Every field ADE extracts includes chunk_references linking it to the parsed chunk that sourced the value, with page number and bounding-box coordinates. A clinician reviewing an extracted diagnosis can navigate to the exact paragraph in the referral letter where it appeared.

This grounding supports clinical audit requirements and reduces the risk of acting on misattributed clinical data.

HIPAA and Data Security

Referral letters contain PHI and are subject to HIPAA. Zero Data Retention ensures letter content is processed in memory without storage on LandingAI infrastructure; BAA availability and SOC 2 Type II certification are documented at the Trust Center.

VPC deployment is available for health systems requiring that clinical correspondence not transit third-party infrastructure.

FAQ

How does ADE extract structured fields from a referral letter with no headings or structure? The extraction schema operates on the full parsed Markdown of the letter. Field descriptions in the schema guide the extraction model to locate the right content in unstructured prose: a reason_for_referral field with a description explaining it contains the clinical reason the patient is being referred extracts the correct text even when it appears in a flowing narrative with no section label.

See extraction schema documentation for field description guidance.

Can ADE extract medications listed as a table in the referral letter? Yes. Tables in the referral letter are preserved as structured table chunks in the parsed output, with each row and cell grounded to its page location.

A current_medications array field in the schema extracts medication names and dosages from tabular or list formats. Confidence scores for table-extracted fields currently return null as this is an experimental feature in active development.
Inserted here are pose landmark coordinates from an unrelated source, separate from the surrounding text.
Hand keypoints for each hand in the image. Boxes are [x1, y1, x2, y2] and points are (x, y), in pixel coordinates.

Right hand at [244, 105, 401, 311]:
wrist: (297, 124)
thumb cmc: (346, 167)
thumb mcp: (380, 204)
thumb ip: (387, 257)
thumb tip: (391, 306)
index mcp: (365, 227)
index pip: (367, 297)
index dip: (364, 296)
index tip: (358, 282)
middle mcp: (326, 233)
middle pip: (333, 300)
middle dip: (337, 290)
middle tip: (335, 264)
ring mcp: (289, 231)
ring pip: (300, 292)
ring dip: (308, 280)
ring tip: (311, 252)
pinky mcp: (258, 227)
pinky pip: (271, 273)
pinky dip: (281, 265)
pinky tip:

Does ADE understand clinical terminology and abbreviations? ADE's extraction layer uses the schema's field descriptions to understand what to extract. Well-written field descriptions that specify clinical context: for example, "the ICD code or plain-language diagnosis stated as the primary reason for referral"; produce accurate extractions across the range of abbreviations and terminology styles different physicians use.

How does ADE handle a referral letter that was photographed rather than scanned? ADE accepts image formats through the same Parse API as PDFs. Photo quality and angle affect extraction certainty; low-certainty fields surface in confidence scores that route them to manual review.

Heavily distorted or out-of-focus photographs produce lower-quality parsed output regardless of the extraction platform used.

Is there a minimum structure a referral letter needs to enable extraction? No minimum structure is required. ADE parses unstructured prose letters the same way as structured ones.

Very short informal referrals (a few sentences) may produce null returns for fields the letter does not address, which explicit null handling in the schema represents as absent rather than unknown.